14 John Thacker April 21, 2017 at 9:14 am

Massachusetts is a low income tax state. It has a flat 5.1% income tax, which puts it in the low 30s in a ranking of the states.

15 The Other Jim April 21, 2017 at 3:51 pm

Right.

As long as you ignore the 12% tax on things like interest income…. and also short term capital gains income…. and the fact that you can’t deduct home mortgage interest or charitable donations…. yeah, it’s just a low-tax heaven here.

Moron.

16 John Thacker April 21, 2017 at 4:56 pm

For the purposes of the study, which counted state income tax only, and was discussing athletes, who have very large wage income and relatively small interest and capital income, it is low tax.

You may be correct that overall it has high taxes (and the other states listed by rayward certainly have non income taxes as well) or even high taxes on capital, but that’s utterly irrelevant for the article, and thus rayward’s point is entirely backwards. As far as this study is concerned, the Patriots’ Massachusetts counts as a low income tax state and thus they support the conclusion, rather than contradicting it.

Your reading comprehension seems to be terrible, The Other Jim.

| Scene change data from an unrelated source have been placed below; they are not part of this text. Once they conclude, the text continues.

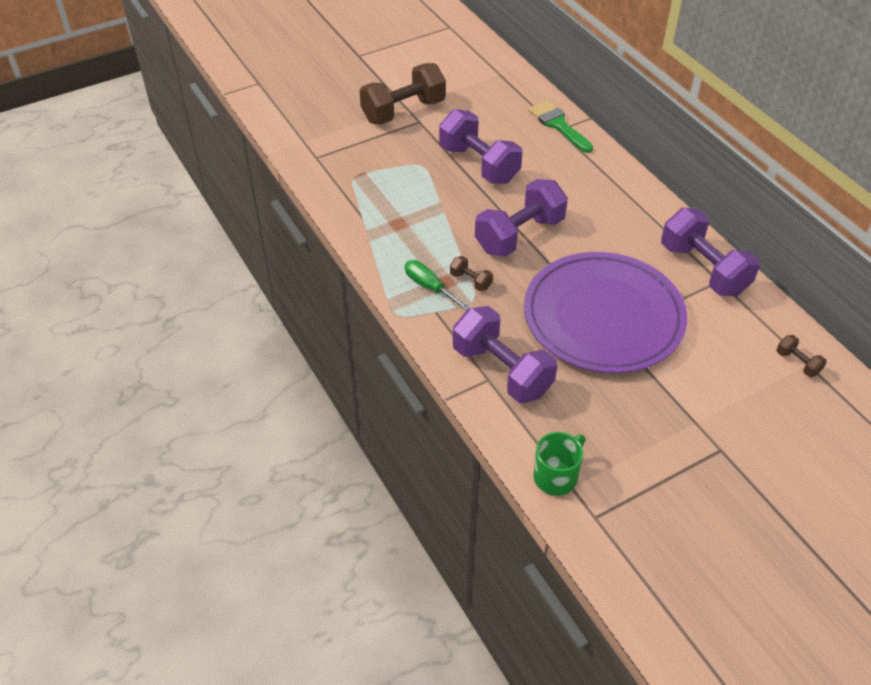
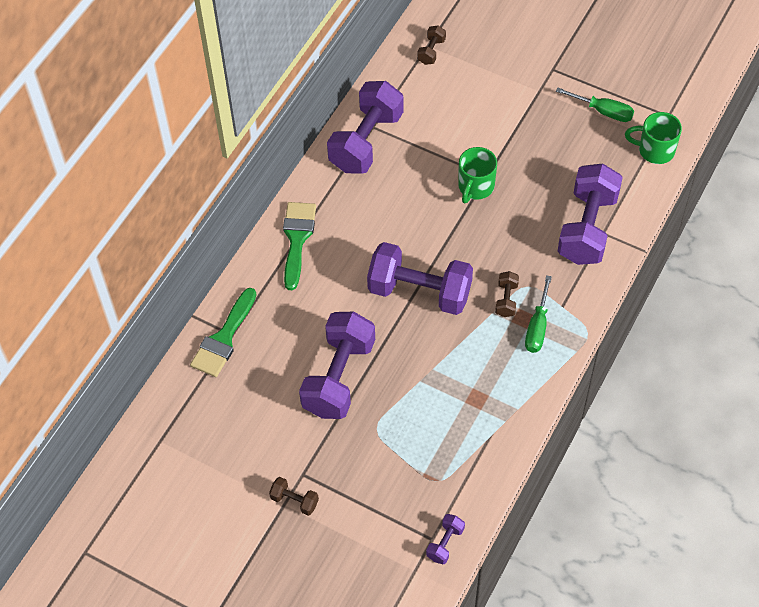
camera: 120 degrees left, 10 degrees up
(307, 161) = (445, 543): none -> purple dumbbell
(403, 111) = (294, 501): brown dumbbell -> brown dumbbell, size x0.43
(603, 317) = (475, 187): purple plate -> green mug
(623, 190) = (297, 239): none -> green brush
(636, 461) = (603, 111): none -> green screwdriver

No wonder you signed your comment by your other handle, “Moron.”

17 John Thacker April 21, 2017 at 9:11 am

“The income tax effect is smallest in major league baseball, which could be explained by greater team payroll disparity”

Lack of an explicit salary cap (which is related to the latter) seems like it should reduce the effect.

18 AlanG April 21, 2017 at 9:41 am

there is also a great example in Euro soccer. Monaco which has a team in the French first division has no taxes and players love it for the salary advantage they get. There are also salary advantages to playing in Russia but the league is disrupted by a long winter lay off because of the weather. I believe Portugal also has some tax advantages.

19 Slocum April 21, 2017 at 10:00 am

In theory, this applies not just to professional athletes but anybody who travels for business. However, this seems to be widely ignored (I know a lot of people who travel for business and none who file returns for every state they visit for work). And there is a ‘mobile workforce tax simplification act’ that’s been floating around for a few years:

https://www.aicpa.org/Press/PressReleases/2017/Pages/AICPA-Hails-Reintroduction-of-Mobile-Workforce-Legislation-in-US-House-and-Senate.aspx

20 Steve-O April 21, 2017 at 3:33 pm

You generally pay tax on all earned income to your state of residence, correct? If so, travel can only increase your tax burden.

21 Slocum April 21, 2017 at 4:32 pm

No. In general, if you recognize the days spent in other states and pay income tax to those states, then you’re able to deduct that ‘out-of-state’ income tax on your in-state return.

22 Fred Reynolds April 21, 2017 at 11:17 am

Small sample sizes, and all that, don’t you think? It seems more likely that the NBA shows the largest effect because the Knicks (and their management) are in NY with its city and state income taxes, not that the Knicks (and their management) are bad because they are in NY.

23 Careless April 21, 2017 at 10:15 pm

California has a lot of NBA teams

24 Austin Riediger April 21, 2017 at 5:29 pm

Biggest problem with this is that former Heat star LeBron James maintained his Ohio residency and chose to pay state income tax the entire time he was with the Heat. Betting this is all coincidence, not causation.